## What is needed
Please return every line in the entries below with the word "chrome" in it.

Exercise inputs below:

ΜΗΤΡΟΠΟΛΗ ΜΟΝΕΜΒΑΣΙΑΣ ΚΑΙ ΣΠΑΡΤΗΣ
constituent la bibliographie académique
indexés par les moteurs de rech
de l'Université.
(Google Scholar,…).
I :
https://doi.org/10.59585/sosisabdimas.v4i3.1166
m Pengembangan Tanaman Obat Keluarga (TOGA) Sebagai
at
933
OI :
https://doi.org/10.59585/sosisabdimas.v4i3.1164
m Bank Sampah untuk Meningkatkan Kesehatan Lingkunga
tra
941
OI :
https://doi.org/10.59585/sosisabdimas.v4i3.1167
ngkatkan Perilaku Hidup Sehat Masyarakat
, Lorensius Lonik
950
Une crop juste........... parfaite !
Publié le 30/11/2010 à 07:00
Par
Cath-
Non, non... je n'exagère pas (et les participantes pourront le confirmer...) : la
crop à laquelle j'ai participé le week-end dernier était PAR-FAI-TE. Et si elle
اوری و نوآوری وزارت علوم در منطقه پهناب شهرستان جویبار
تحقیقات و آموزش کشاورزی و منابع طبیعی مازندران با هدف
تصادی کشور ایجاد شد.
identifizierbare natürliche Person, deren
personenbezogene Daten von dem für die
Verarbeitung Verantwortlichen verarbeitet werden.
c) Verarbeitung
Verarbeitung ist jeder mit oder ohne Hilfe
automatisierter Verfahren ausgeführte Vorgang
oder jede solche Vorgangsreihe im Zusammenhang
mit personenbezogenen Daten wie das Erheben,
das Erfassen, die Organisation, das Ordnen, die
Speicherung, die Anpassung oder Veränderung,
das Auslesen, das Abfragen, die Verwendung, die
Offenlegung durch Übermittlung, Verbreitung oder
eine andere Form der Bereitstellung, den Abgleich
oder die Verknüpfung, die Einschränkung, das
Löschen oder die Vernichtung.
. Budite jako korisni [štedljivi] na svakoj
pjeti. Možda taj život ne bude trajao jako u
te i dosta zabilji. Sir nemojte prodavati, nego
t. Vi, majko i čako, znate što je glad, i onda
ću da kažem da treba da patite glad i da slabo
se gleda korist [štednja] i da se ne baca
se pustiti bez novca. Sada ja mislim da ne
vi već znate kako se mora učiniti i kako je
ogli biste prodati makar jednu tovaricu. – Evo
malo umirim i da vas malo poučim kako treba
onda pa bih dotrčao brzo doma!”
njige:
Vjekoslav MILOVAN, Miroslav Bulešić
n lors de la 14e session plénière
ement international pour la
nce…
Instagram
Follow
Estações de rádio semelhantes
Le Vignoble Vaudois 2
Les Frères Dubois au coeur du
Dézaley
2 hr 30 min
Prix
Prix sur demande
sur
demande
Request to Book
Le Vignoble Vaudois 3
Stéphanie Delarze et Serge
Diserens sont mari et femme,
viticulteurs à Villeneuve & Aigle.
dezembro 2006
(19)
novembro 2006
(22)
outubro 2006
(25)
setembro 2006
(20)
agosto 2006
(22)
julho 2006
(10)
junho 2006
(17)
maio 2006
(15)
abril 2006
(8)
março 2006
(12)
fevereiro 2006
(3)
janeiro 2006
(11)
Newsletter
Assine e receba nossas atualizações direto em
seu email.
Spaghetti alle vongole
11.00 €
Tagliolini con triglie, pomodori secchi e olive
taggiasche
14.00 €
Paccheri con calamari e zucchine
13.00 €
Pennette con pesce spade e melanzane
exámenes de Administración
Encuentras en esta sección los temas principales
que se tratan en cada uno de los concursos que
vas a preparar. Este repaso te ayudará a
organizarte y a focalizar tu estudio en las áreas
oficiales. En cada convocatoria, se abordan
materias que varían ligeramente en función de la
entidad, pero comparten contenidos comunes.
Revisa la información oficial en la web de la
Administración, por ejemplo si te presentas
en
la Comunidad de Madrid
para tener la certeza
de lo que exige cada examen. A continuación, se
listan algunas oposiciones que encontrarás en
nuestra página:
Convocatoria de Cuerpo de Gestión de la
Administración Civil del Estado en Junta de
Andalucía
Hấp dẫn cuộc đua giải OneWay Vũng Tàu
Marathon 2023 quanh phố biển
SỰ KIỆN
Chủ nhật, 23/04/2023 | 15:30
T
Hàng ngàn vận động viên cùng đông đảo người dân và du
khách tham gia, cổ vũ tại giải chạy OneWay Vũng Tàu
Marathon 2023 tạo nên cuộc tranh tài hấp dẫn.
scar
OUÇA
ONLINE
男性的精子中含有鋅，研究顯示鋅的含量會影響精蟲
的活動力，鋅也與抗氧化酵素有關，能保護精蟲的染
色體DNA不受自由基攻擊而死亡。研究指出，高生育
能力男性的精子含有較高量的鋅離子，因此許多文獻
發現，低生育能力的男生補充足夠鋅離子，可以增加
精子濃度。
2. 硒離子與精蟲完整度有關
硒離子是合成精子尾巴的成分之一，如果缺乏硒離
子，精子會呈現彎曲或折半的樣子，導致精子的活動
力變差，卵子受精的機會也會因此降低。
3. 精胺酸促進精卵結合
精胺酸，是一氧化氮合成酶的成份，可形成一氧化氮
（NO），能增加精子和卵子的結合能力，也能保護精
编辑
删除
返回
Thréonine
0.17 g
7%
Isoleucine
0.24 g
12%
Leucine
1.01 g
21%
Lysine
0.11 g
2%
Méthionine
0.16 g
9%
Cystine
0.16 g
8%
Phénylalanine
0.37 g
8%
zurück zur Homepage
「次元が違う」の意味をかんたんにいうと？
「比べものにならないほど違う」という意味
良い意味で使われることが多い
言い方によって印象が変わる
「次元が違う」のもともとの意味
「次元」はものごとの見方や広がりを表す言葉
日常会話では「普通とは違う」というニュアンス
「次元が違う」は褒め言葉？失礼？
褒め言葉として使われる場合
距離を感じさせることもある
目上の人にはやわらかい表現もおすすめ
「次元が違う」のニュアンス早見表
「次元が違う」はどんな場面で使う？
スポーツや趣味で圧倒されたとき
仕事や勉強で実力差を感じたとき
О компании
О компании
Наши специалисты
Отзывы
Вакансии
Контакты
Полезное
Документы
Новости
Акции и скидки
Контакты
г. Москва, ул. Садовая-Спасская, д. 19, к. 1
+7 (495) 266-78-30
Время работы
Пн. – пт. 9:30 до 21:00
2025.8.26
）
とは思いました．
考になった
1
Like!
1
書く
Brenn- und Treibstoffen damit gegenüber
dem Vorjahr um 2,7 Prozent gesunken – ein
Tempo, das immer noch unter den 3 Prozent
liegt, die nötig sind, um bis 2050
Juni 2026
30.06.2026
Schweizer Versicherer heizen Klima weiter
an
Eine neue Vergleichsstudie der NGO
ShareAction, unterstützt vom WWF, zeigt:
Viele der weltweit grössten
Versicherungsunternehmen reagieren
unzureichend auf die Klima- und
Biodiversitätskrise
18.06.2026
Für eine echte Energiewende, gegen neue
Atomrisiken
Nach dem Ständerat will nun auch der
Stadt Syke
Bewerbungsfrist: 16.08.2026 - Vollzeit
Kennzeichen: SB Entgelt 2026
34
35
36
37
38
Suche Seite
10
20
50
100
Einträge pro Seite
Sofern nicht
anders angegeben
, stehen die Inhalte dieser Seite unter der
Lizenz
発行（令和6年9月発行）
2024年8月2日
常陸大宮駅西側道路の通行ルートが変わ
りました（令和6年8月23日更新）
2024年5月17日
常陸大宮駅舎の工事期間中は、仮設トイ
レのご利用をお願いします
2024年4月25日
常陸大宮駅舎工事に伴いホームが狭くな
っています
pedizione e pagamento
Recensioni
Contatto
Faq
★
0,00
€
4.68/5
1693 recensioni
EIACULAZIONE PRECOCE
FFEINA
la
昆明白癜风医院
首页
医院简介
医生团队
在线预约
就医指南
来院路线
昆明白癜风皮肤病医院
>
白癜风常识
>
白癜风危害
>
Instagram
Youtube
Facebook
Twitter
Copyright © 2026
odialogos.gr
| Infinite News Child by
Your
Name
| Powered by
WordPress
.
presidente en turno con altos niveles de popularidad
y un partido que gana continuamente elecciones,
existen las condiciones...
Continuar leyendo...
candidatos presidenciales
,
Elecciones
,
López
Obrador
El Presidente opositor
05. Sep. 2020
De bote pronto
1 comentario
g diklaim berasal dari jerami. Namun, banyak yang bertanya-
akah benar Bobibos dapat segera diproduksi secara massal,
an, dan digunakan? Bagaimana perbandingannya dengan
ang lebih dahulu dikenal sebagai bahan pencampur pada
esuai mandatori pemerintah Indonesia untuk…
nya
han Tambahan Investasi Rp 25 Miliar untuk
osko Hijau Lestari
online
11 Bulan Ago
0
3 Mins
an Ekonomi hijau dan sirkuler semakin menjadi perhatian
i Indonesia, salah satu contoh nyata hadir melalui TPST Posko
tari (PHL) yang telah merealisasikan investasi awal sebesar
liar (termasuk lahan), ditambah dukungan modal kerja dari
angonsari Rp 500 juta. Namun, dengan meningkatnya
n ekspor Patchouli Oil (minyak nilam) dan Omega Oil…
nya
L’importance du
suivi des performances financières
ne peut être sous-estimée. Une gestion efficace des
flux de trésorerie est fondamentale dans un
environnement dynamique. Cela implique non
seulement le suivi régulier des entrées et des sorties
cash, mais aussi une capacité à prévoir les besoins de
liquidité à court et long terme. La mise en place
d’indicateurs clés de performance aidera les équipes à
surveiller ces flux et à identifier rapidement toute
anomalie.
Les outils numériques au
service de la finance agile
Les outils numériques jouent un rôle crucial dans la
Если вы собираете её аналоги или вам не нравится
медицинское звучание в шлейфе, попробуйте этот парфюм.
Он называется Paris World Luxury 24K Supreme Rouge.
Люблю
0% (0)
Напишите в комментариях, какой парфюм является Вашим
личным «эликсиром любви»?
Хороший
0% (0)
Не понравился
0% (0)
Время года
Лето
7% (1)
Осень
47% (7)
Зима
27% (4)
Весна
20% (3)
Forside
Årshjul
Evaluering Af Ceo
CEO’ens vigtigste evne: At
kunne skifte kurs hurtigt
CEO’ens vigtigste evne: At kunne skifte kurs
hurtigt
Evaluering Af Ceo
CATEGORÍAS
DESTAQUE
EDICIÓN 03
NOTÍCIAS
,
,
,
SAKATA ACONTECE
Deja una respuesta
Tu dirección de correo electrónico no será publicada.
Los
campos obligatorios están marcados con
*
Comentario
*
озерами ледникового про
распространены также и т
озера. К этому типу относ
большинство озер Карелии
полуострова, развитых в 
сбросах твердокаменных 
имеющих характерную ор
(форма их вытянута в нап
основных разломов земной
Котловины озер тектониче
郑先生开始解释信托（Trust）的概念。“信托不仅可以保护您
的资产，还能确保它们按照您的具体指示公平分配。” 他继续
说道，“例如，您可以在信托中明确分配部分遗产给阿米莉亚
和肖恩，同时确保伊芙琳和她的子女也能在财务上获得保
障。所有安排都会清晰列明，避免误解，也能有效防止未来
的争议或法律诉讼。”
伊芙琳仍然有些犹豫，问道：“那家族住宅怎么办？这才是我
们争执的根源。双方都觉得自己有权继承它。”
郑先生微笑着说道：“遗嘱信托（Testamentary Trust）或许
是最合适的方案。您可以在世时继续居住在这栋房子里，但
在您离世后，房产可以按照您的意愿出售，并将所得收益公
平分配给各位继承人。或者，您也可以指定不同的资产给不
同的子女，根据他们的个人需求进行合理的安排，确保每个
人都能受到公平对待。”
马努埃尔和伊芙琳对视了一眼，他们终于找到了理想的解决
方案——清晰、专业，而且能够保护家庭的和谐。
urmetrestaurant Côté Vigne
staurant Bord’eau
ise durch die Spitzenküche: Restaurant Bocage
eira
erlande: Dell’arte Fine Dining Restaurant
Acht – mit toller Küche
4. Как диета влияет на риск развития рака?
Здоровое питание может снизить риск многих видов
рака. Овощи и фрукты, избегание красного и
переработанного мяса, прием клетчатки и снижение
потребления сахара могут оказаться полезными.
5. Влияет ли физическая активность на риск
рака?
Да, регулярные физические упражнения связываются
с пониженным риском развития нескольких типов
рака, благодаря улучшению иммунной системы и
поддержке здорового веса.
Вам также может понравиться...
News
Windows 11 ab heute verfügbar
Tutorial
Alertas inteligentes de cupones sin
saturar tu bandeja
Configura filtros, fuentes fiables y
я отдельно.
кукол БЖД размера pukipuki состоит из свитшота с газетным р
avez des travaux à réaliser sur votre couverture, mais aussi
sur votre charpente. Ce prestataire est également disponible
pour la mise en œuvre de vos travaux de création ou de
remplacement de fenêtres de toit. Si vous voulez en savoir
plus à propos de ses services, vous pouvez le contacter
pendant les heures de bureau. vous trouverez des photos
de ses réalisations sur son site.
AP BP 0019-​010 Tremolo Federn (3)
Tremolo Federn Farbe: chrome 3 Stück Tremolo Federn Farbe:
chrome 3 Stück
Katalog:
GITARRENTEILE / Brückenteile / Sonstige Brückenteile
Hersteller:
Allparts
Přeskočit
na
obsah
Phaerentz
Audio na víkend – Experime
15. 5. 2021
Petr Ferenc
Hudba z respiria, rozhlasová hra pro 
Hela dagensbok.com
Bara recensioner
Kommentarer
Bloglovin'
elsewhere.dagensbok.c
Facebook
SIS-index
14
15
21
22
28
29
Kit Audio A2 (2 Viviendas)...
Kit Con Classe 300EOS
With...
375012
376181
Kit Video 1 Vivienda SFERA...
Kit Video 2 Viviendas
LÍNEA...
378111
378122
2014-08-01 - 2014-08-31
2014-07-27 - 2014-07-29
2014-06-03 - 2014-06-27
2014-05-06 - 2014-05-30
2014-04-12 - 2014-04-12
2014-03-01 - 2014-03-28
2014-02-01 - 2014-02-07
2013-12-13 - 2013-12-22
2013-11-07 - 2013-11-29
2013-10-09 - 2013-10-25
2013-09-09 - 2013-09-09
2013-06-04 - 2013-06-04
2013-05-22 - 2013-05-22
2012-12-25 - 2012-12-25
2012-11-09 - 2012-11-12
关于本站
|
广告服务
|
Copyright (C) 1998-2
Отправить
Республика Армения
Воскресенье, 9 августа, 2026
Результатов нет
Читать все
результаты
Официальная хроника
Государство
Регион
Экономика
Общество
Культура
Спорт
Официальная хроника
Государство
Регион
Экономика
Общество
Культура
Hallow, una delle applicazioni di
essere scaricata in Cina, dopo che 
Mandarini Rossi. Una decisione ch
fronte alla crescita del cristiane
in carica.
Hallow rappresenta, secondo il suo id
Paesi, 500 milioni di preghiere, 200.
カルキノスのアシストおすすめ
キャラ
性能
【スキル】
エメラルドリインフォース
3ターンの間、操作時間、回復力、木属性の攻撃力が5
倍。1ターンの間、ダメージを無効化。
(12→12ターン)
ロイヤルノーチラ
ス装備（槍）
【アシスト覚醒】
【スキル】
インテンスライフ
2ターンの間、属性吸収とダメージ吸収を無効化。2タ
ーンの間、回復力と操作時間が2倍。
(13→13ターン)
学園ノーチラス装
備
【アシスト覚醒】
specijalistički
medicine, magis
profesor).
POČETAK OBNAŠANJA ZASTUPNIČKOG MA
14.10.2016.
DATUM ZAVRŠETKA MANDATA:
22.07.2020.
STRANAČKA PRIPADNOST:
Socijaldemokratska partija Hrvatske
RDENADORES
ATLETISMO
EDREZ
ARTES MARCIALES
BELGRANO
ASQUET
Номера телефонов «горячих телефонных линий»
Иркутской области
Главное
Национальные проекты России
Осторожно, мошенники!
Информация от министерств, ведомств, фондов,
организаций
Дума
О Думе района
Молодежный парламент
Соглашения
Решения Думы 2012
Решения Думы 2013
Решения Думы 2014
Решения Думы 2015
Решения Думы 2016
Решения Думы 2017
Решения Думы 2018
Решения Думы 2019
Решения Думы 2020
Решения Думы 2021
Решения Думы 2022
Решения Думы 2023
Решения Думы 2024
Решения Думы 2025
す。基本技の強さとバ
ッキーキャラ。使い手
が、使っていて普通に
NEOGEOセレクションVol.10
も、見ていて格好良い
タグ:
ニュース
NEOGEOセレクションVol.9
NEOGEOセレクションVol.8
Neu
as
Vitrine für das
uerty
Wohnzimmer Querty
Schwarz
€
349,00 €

End of Exercise inputs.

## Completed task
Tremolo Federn Farbe: chrome 3 Stück Tremolo Federn Farbe:
chrome 3 Stück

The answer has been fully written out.